Quick Recap Checklist

  • String is immutable — creating a new String modifies nothing, returns new object
  • String literals are interned (stored in String pool for reuse)
  • Use new String() only when you need a distinct heap object
  • intern() adds a string to the pool and returns the pooled reference
  • Use StringBuilder for building strings in loops or multiple operations
  • split() with no limit can create empty trailing tokens
  • Use char[] instead of String for passwords (immutability prevents clearing)
  • Always specify charset when creating strings from bytes

Interview Questions

1. Why are Strings immutable in Java?

Model Answer: "String immutability provides several benefits: 1) Security — strings are used as class names, file paths, network URLs; mutation could corrupt these. 2) Thread safety — immutable strings need no synchronization. 3) String pooling — immutability allows interning and memory sharing without fear of modification. 4) HashMap/HashSet keys — immutability ensures hash code remains stable. 5) Performance — the JVM can cache String objects and optimize operations. Once a String is created, its character sequence cannot change.

2. What is the difference between String, StringBuilder, and StringBuffer?

Model Answer: "String is immutable — every modification creates a new object. StringBuilder is mutable and designed for single-threaded string building — append, insert, reverse operations modify the internal buffer in place with better performance. StringBuffer is the thread-safe version of StringBuilder — all methods are synchronized, making it safe for multi-threaded use but slower. Use StringBuilder for most new code; use StringBuffer only when sharing the buffer across threads.

3. What is String interning and when should you use it?

Model Answer: "String interning places literal strings in a shared pool (String.intern()). When you intern a string, if an equivalent literal already exists in the pool, the JVM returns that reference; otherwise the string is added and its reference returned. Use intern() when: you have many identical strings and want to save memory; you need to compare strings using == for performance. Avoid intern() when: the strings are numerous and short-lived (adds to pool pressure); you're not comparing many equal strings. In modern JVMs with G1GC, interned strings are moved to heap, reducing PermGen issues.

4. What does the split() method return for trailing empty strings?

Model Answer: "String.split() with no limit (or limit > 0) discards trailing empty strings. For example, "a,b,c,".split(",") returns ["a", "b", "c"] — the trailing empty string is dropped. To preserve trailing empties, use a negative limit: "a,b,c,".split(",", -1) returns ["a", "b", "c", ""]. This behavior mirrors the Unix tool awk and prevents empty tokens at the end of lines from being silently lost.

▶ **Exercises**:
1 > Decide whether each statement agrees with the text on Java strings, answering yes or no and quoting the words of the text that settle it.
(a) All methods of StringBuffer are synchronized.
(b) The checklist recommends String rather than char[] for passwords.
(c) intern() returns the pooled reference.
2 > Please answer these questions from the text on Java strings, one answer per line, marked as the questions are.
(a) Which class does the checklist recommend for building strings in loops?
(b) What should always be specified when creating strings from bytes?
(c) According to the first model answer, what does immutability ensure for HashMap/HashSet keys?
Answer from the text on Java strings alone.

▶ **Listed entries**:
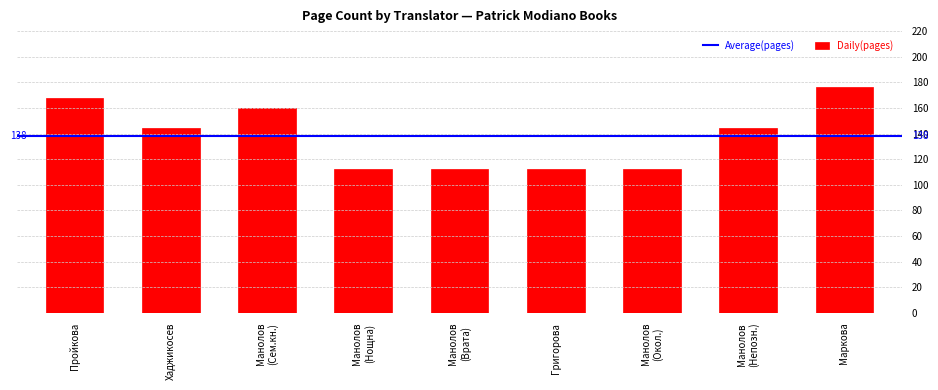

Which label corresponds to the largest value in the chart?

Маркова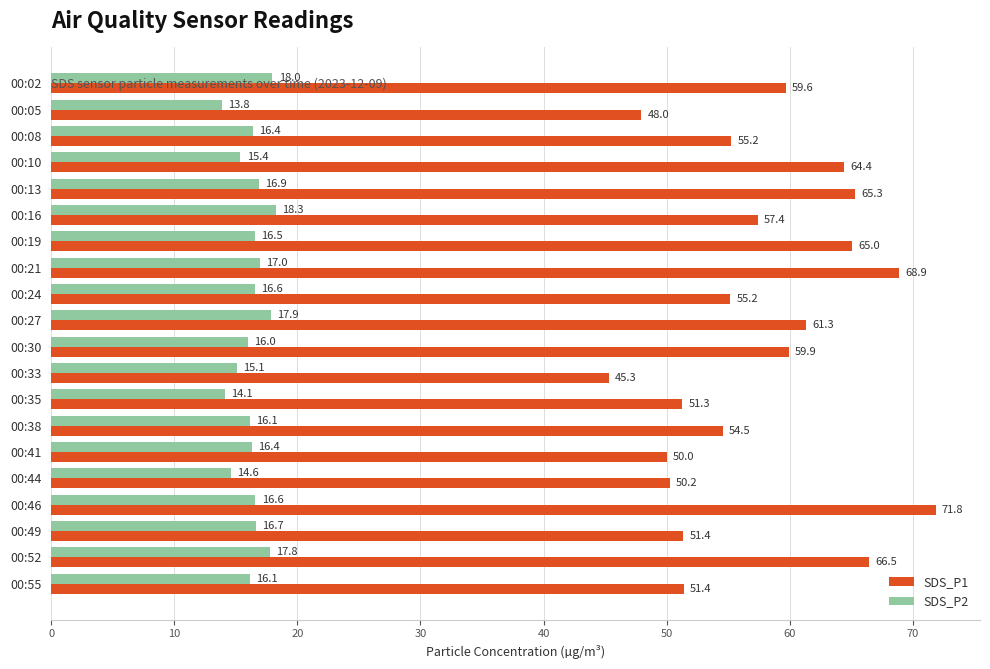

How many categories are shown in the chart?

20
--
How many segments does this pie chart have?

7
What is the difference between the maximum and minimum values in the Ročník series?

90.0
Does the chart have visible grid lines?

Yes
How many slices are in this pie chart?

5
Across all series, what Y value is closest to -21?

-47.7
* * *
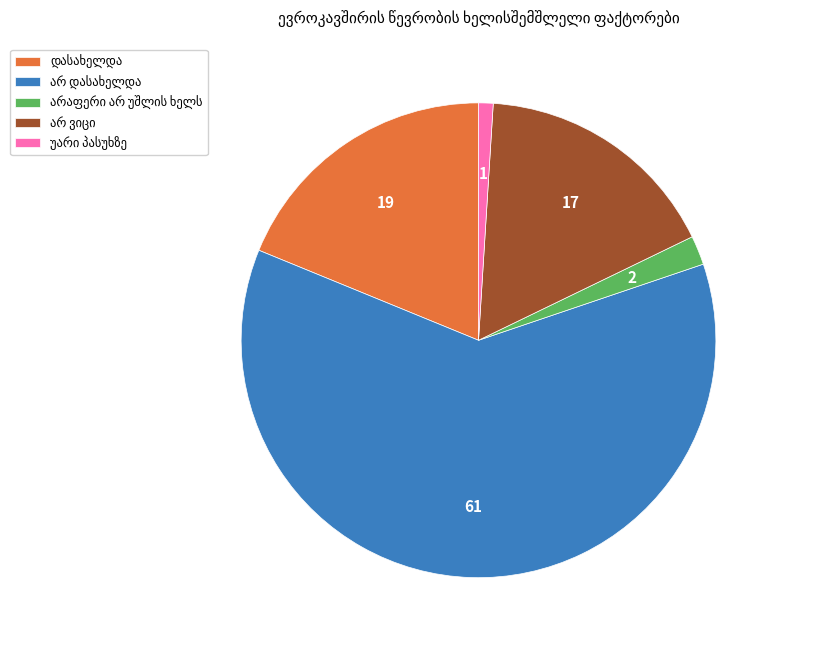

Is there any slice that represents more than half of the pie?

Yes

▶ **Outputs by task**:
1 >
(a) Yes: "all methods are synchronized"
(b) No: "Use char[] instead of String for passwords"
(c) Yes: "intern() adds a string to the pool and returns the pooled reference"

2 >
(a) StringBuilder
(b) The charset
(c) That the hash code remains stable